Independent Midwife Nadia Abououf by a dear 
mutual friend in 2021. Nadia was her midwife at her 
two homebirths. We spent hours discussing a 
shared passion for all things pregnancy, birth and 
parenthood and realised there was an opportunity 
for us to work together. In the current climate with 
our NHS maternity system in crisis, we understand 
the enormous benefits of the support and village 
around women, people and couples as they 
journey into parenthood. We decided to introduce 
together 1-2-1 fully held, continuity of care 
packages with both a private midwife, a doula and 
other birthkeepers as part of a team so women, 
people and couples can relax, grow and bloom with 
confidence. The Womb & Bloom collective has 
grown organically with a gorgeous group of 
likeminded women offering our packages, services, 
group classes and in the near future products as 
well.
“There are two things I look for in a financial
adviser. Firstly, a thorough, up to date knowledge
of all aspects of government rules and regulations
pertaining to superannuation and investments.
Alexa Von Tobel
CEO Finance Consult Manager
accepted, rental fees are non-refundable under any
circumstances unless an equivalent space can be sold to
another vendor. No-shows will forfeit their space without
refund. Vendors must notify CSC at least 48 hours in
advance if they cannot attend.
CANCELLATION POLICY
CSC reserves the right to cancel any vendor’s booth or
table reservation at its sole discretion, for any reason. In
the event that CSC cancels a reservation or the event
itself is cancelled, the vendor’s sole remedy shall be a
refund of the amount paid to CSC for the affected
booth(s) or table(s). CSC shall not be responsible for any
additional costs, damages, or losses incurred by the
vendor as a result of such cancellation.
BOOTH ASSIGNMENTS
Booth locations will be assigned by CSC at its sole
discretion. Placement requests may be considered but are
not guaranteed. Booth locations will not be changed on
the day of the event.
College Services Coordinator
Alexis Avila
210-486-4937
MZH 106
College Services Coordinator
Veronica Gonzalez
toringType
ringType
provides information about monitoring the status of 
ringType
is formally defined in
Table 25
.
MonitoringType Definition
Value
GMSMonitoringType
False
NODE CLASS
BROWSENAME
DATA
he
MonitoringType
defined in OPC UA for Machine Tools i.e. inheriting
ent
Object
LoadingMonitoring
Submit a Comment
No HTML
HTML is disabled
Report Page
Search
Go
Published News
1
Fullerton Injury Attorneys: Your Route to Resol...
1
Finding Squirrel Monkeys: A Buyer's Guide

EXERCISE GOAL. Please reproduce every line of the listing above, character for character and in the same order.

ANSWER AREA.
Independent Midwife Nadia Abououf by a dear 
mutual friend in 2021. Nadia was her midwife at her 
two homebirths. We spent hours discussing a 
shared passion for all things pregnancy, birth and 
parenthood and realised there was an opportunity 
for us to work together. In the current climate with 
our NHS maternity system in crisis, we understand 
the enormous benefits of the support and village 
around women, people and couples as they 
journey into parenthood. We decided to introduce 
together 1-2-1 fully held, continuity of care 
packages with both a private midwife, a doula and 
other birthkeepers as part of a team so women, 
people and couples can relax, grow and bloom with 
confidence. The Womb & Bloom collective has 
grown organically with a gorgeous group of 
likeminded women offering our packages, services, 
group classes and in the near future products as 
well.
“There are two things I look for in a financial
adviser. Firstly, a thorough, up to date knowledge
of all aspects of government rules and regulations
pertaining to superannuation and investments.
Alexa Von Tobel
CEO Finance Consult Manager
accepted, rental fees are non-refundable under any
circumstances unless an equivalent space can be sold to
another vendor. No-shows will forfeit their space without
refund. Vendors must notify CSC at least 48 hours in
advance if they cannot attend.
CANCELLATION POLICY
CSC reserves the right to cancel any vendor’s booth or
table reservation at its sole discretion, for any reason. In
the event that CSC cancels a reservation or the event
itself is cancelled, the vendor’s sole remedy shall be a
refund of the amount paid to CSC for the affected
booth(s) or table(s). CSC shall not be responsible for any
additional costs, damages, or losses incurred by the
vendor as a result of such cancellation.
BOOTH ASSIGNMENTS
Booth locations will be assigned by CSC at its sole
discretion. Placement requests may be considered but are
not guaranteed. Booth locations will not be changed on
the day of the event.
College Services Coordinator
Alexis Avila
210-486-4937
MZH 106
College Services Coordinator
Veronica Gonzalez
toringType
ringType
provides information about monitoring the status of 
ringType
is formally defined in
Table 25
.
MonitoringType Definition
Value
GMSMonitoringType
False
NODE CLASS
BROWSENAME
DATA
he
MonitoringType
defined in OPC UA for Machine Tools i.e. inheriting
ent
Object
LoadingMonitoring
Submit a Comment
No HTML
HTML is disabled
Report Page
Search
Go
Published News
1
Fullerton Injury Attorneys: Your Route to Resol...
1
Finding Squirrel Monkeys: A Buyer's Guide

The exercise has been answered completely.